### Input rows
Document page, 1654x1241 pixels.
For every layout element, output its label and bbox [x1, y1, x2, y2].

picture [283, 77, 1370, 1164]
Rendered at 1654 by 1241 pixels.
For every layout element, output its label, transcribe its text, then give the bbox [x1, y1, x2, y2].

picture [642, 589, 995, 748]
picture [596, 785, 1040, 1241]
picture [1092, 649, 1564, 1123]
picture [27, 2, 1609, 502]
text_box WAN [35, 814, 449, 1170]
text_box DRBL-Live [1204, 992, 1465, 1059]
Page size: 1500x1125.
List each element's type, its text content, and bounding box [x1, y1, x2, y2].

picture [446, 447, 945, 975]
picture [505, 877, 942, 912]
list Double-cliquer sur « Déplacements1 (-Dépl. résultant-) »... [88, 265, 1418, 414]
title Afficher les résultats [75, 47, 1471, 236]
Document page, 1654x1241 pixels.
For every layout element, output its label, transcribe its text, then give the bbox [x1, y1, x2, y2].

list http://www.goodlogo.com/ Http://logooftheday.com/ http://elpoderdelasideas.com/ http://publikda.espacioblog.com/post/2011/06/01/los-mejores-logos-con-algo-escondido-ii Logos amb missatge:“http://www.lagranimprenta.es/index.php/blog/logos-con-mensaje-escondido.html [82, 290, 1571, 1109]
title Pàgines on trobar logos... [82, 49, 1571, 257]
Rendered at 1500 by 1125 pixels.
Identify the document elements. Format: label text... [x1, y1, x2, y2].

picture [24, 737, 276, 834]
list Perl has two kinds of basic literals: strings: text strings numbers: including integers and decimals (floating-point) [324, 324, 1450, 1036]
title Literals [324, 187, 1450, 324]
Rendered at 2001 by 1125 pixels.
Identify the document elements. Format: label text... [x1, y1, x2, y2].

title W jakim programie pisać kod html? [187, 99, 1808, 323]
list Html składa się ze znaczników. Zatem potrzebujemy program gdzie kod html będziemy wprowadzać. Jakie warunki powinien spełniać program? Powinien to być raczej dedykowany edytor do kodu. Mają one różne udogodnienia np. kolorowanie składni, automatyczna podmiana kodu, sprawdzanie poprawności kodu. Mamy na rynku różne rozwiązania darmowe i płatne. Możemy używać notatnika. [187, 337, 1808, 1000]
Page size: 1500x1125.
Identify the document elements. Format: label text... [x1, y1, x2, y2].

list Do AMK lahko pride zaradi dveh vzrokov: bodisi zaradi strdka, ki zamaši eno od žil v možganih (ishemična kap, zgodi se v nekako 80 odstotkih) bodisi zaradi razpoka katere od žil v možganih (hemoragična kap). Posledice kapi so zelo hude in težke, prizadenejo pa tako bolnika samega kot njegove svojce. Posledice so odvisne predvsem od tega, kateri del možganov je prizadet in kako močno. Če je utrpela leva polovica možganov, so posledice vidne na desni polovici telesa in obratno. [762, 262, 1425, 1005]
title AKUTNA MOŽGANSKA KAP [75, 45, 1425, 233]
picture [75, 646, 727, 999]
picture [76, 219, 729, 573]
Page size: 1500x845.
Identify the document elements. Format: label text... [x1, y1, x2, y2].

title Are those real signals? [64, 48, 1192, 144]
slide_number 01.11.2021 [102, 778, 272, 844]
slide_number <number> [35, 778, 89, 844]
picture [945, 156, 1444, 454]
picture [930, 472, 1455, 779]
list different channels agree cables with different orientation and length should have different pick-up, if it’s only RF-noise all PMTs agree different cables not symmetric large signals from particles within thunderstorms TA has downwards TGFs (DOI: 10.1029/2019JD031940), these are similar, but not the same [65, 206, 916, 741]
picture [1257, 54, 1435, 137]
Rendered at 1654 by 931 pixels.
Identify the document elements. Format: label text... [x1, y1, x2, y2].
######
Do this
Can you give all the items above again, substituting "Detect" for every "Identify" and leaving everything else as it is?

Answer
Document page, 1654x1241 pixels.
For every layout element, output its label and bbox [x1, y1, x2, y2].

picture [283, 77, 1370, 1164]
Rendered at 1654 by 1241 pixels.
For every layout element, output its label, transcribe its text, then give the bbox [x1, y1, x2, y2].

picture [642, 589, 995, 748]
picture [596, 785, 1040, 1241]
picture [1092, 649, 1564, 1123]
picture [27, 2, 1609, 502]
text_box WAN [35, 814, 449, 1170]
text_box DRBL-Live [1204, 992, 1465, 1059]
Page size: 1500x1125.
List each element's type, its text content, and bounding box [x1, y1, x2, y2].

picture [446, 447, 945, 975]
picture [505, 877, 942, 912]
list Double-cliquer sur « Déplacements1 (-Dépl. résultant-) »... [88, 265, 1418, 414]
title Afficher les résultats [75, 47, 1471, 236]
Document page, 1654x1241 pixels.
For every layout element, output its label, transcribe its text, then give the bbox [x1, y1, x2, y2].

list http://www.goodlogo.com/ Http://logooftheday.com/ http://elpoderdelasideas.com/ http://publikda.espacioblog.com/post/2011/06/01/los-mejores-logos-con-algo-escondido-ii Logos amb missatge:“http://www.lagranimprenta.es/index.php/blog/logos-con-mensaje-escondido.html [82, 290, 1571, 1109]
title Pàgines on trobar logos... [82, 49, 1571, 257]
Rendered at 1500 by 1125 pixels.
Detect the document elements. Format: label text... [x1, y1, x2, y2].

picture [24, 737, 276, 834]
list Perl has two kinds of basic literals: strings: text strings numbers: including integers and decimals (floating-point) [324, 324, 1450, 1036]
title Literals [324, 187, 1450, 324]
Rendered at 2001 by 1125 pixels.
Detect the document elements. Format: label text... [x1, y1, x2, y2].

title W jakim programie pisać kod html? [187, 99, 1808, 323]
list Html składa się ze znaczników. Zatem potrzebujemy program gdzie kod html będziemy wprowadzać. Jakie warunki powinien spełniać program? Powinien to być raczej dedykowany edytor do kodu. Mają one różne udogodnienia np. kolorowanie składni, automatyczna podmiana kodu, sprawdzanie poprawności kodu. Mamy na rynku różne rozwiązania darmowe i płatne. Możemy używać notatnika. [187, 337, 1808, 1000]
Page size: 1500x1125.
Detect the document elements. Format: label text... [x1, y1, x2, y2].

list Do AMK lahko pride zaradi dveh vzrokov: bodisi zaradi strdka, ki zamaši eno od žil v možganih (ishemična kap, zgodi se v nekako 80 odstotkih) bodisi zaradi razpoka katere od žil v možganih (hemoragična kap). Posledice kapi so zelo hude in težke, prizadenejo pa tako bolnika samega kot njegove svojce. Posledice so odvisne predvsem od tega, kateri del možganov je prizadet in kako močno. Če je utrpela leva polovica možganov, so posledice vidne na desni polovici telesa in obratno. [762, 262, 1425, 1005]
title AKUTNA MOŽGANSKA KAP [75, 45, 1425, 233]
picture [75, 646, 727, 999]
picture [76, 219, 729, 573]
Page size: 1500x845.
Detect the document elements. Format: label text... [x1, y1, x2, y2].

title Are those real signals? [64, 48, 1192, 144]
slide_number 01.11.2021 [102, 778, 272, 844]
slide_number <number> [35, 778, 89, 844]
picture [945, 156, 1444, 454]
picture [930, 472, 1455, 779]
list different channels agree cables with different orientation and length should have different pick-up, if it’s only RF-noise all PMTs agree different cables not symmetric large signals from particles within thunderstorms TA has downwards TGFs (DOI: 10.1029/2019JD031940), these are similar, but not the same [65, 206, 916, 741]
picture [1257, 54, 1435, 137]
Rendered at 1654 by 931 pixels.
Detect the document elements. Format: label text... [x1, y1, x2, y2].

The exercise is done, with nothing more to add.